• Provided text:
━━━━━━━━━━

CustomOpBuilder Integrates ACLNN Operators via AclnnOpRunner

Overview

The Operator Acceleration Library (AOL) in CANN provides a large number of deeply optimized and hardware-friendly high-performance operators. If MindSpore has not yet wrapped the aclnn operator's Python interface, or if you have developed your own operator based on Ascend C, you can seamlessly integrate it in dynamic graph (PyNative) mode using CustomOpBuilder + AclnnOpRunner, without worrying about low-level details such as memory, stream, or workspace.

The typical calling convention for aclnn operators is based on a "two-stage" interface, like this:

aclnnStatus aclxxXxxGetWorkspaceSize(const aclTensor * src, ..., aclTensor * out, ..., uint64_t * workspaceSize, aclOpExecutor ** executor);
aclnnStatus aclxxXxx(void * workspace, uint64_t workspaceSize, aclOpExecutor * executor, aclrtStream stream);

You must first call the first-stage interface aclxxXxxGetWorkspaceSize to calculate how much workspace memory is required for this API call. After obtaining the required workspace size, allocate NPU memory accordingly, and then call the second-stage interface aclxxXxx to perform the computation.

━━━━━━━━━━

• Extracted records:

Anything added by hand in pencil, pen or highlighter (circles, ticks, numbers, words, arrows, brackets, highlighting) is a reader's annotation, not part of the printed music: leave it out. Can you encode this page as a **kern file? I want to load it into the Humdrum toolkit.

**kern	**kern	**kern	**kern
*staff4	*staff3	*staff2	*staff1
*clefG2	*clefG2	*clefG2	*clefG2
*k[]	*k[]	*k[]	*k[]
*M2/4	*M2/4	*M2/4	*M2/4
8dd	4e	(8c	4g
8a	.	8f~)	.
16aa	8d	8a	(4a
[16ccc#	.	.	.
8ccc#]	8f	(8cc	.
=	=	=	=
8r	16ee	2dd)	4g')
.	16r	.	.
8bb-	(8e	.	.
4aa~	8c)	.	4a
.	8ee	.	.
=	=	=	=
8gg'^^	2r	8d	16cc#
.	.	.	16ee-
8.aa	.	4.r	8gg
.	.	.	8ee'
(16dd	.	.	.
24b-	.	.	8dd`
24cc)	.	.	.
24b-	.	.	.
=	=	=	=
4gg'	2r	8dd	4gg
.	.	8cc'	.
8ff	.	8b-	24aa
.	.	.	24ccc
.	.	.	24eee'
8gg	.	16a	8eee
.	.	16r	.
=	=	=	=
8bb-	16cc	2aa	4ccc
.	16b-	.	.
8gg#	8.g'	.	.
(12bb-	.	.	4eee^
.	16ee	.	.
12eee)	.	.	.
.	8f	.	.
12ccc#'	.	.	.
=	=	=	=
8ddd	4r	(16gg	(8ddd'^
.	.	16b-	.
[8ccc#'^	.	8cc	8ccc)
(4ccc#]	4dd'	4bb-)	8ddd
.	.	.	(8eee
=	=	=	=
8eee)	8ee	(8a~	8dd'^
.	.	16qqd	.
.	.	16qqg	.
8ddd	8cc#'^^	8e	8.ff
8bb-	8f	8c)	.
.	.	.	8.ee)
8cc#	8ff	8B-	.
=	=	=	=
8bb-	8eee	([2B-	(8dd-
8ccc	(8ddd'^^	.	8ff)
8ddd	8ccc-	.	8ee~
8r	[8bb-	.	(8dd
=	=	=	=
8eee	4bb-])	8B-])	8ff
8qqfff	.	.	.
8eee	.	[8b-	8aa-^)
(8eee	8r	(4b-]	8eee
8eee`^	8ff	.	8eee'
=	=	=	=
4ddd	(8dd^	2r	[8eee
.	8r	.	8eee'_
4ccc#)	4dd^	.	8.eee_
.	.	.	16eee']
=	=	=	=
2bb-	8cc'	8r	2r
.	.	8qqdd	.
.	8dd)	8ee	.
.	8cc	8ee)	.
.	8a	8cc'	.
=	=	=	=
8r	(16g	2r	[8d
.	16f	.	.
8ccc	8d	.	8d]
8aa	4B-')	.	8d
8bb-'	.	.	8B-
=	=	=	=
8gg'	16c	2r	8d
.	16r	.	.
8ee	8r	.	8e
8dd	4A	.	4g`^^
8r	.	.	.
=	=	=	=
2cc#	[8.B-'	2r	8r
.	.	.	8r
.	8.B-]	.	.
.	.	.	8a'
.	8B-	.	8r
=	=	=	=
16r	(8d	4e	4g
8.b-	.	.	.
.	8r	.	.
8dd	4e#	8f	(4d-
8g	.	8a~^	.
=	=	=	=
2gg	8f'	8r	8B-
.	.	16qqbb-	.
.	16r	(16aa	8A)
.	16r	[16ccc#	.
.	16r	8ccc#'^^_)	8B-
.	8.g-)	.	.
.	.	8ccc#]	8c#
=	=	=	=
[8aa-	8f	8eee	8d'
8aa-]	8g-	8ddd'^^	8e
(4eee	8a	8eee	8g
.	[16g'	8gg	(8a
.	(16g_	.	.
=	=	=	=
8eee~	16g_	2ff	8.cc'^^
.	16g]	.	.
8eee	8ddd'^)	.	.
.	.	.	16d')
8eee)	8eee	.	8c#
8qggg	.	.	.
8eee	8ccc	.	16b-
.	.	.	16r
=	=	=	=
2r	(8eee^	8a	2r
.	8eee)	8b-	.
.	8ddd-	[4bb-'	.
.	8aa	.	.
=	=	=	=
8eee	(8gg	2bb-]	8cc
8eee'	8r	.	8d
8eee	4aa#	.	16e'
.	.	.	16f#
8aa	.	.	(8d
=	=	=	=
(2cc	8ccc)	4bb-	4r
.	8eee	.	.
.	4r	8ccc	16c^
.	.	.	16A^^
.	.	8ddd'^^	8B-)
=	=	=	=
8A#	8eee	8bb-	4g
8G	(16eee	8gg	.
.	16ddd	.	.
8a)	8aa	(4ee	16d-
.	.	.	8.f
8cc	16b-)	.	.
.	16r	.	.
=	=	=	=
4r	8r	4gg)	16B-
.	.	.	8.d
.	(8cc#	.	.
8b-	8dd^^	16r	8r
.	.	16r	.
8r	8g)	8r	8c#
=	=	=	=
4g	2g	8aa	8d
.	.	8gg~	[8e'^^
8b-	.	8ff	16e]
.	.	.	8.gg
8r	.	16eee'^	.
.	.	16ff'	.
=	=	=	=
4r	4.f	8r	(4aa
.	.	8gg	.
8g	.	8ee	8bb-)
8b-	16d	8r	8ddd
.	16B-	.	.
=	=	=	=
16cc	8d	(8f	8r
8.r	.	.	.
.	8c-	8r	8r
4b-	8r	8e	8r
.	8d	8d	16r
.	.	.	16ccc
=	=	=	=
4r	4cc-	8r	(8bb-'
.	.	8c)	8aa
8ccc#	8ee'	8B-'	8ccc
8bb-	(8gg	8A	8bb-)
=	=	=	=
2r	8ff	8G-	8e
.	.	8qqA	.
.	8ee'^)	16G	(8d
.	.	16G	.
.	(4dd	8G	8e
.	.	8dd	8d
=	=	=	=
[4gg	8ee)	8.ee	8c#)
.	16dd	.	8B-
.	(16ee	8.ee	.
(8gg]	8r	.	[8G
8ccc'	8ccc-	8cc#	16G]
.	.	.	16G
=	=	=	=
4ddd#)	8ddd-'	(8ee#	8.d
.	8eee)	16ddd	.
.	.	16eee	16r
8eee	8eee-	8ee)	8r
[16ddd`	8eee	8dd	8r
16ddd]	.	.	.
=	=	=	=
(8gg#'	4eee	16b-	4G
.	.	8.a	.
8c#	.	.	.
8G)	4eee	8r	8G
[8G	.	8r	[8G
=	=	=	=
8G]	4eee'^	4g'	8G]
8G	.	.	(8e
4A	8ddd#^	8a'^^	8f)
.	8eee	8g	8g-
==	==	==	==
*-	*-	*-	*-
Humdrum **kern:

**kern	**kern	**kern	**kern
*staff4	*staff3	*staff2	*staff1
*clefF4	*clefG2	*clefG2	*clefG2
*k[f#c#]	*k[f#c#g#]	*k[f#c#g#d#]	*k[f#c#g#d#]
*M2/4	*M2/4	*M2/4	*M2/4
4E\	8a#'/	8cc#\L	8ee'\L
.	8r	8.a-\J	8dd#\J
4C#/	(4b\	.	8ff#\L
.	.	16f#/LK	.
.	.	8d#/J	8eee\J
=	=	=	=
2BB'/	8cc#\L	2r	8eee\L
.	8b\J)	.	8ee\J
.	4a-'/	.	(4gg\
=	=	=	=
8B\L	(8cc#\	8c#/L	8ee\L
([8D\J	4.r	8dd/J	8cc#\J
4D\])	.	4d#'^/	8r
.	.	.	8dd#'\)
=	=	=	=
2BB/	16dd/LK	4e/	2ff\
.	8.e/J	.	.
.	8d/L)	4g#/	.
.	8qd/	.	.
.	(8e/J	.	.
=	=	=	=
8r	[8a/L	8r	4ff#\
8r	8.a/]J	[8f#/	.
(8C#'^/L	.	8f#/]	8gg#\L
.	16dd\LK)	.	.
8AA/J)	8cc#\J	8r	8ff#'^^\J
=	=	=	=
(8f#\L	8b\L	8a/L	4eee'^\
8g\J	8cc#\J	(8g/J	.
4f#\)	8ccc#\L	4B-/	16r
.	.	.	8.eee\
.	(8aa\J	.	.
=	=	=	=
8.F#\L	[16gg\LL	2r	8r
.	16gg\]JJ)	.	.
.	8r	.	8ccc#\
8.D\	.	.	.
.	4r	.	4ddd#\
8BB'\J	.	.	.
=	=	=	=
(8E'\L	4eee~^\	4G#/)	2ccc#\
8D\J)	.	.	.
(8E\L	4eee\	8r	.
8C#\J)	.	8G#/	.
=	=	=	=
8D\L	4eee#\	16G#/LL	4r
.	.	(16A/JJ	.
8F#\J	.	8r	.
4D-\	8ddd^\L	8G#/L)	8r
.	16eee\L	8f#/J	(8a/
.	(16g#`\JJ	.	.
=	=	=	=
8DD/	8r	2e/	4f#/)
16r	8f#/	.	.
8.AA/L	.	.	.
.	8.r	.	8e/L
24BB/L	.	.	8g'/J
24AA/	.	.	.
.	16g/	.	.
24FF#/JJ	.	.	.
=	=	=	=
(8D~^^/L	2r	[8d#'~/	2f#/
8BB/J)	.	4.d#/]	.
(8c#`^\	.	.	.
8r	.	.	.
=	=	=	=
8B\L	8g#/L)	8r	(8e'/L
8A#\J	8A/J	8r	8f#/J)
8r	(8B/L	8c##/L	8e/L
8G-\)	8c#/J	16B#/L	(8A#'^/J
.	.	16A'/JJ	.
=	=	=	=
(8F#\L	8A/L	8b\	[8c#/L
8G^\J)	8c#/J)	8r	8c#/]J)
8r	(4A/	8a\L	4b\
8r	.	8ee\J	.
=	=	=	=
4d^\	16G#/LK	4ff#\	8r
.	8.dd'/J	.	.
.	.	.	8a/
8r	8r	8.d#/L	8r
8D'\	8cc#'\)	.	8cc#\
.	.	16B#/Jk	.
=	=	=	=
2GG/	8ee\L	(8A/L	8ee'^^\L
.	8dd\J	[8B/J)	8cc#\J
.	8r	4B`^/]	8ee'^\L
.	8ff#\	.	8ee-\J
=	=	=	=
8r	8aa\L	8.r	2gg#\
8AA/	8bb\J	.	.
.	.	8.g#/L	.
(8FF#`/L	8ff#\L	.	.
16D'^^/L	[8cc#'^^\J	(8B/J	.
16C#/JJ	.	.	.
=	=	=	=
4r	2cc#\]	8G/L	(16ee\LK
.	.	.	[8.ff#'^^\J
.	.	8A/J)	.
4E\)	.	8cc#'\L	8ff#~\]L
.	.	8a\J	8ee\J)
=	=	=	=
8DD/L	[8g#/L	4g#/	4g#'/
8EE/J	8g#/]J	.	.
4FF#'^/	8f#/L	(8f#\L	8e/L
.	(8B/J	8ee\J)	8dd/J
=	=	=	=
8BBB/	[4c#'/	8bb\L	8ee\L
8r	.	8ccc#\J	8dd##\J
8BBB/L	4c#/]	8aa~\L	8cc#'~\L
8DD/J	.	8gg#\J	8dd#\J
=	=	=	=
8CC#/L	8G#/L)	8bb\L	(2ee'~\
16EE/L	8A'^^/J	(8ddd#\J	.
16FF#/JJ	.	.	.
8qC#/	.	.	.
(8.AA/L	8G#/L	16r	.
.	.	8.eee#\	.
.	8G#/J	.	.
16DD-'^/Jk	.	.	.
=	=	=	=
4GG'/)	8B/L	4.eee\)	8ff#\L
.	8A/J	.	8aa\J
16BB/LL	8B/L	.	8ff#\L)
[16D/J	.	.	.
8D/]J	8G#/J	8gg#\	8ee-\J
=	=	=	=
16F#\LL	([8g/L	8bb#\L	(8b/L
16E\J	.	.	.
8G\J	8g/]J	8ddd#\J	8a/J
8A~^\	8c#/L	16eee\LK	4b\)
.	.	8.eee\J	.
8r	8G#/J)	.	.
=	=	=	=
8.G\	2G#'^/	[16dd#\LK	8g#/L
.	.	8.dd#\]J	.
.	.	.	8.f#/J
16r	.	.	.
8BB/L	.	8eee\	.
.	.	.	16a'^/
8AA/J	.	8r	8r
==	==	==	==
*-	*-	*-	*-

━━━━━━━━━━

• Your tasks:
1. According to the ACLNN integration overview, which interface is called first to work out how much workspace memory an aclnn call needs?
2. Carry on the ACLNN integration overview from its last sentence.

• Task results:
1. The first-stage interface, aclxxXxxGetWorkspaceSize.

2.
In Custom Operator Based on CustomOpBuilder, MindSpore provides PyboostRunner to help users integrate custom operators in dynamic graph mode. To simplify the calling process and hide interface data type conversion operations, MindSpore provides a unified execution entry ms::pynative::AclnnOpRunner for aclnn operators. It supports PyBoost multi-level pipeline and MindSpore's operator caching capabilities, improving operator and network execution efficiency.

This tutorial uses ArgMin as an example to demonstrate the full integration process. The complete code can be found in the MindSpore repository.

Installing ACLNN Development Environment

Operators in CANN

If the operator is already included in the CANN package, no additional environment configuration is required. Just follow the MindSpore Installation Guide to set up the MindSpore environment.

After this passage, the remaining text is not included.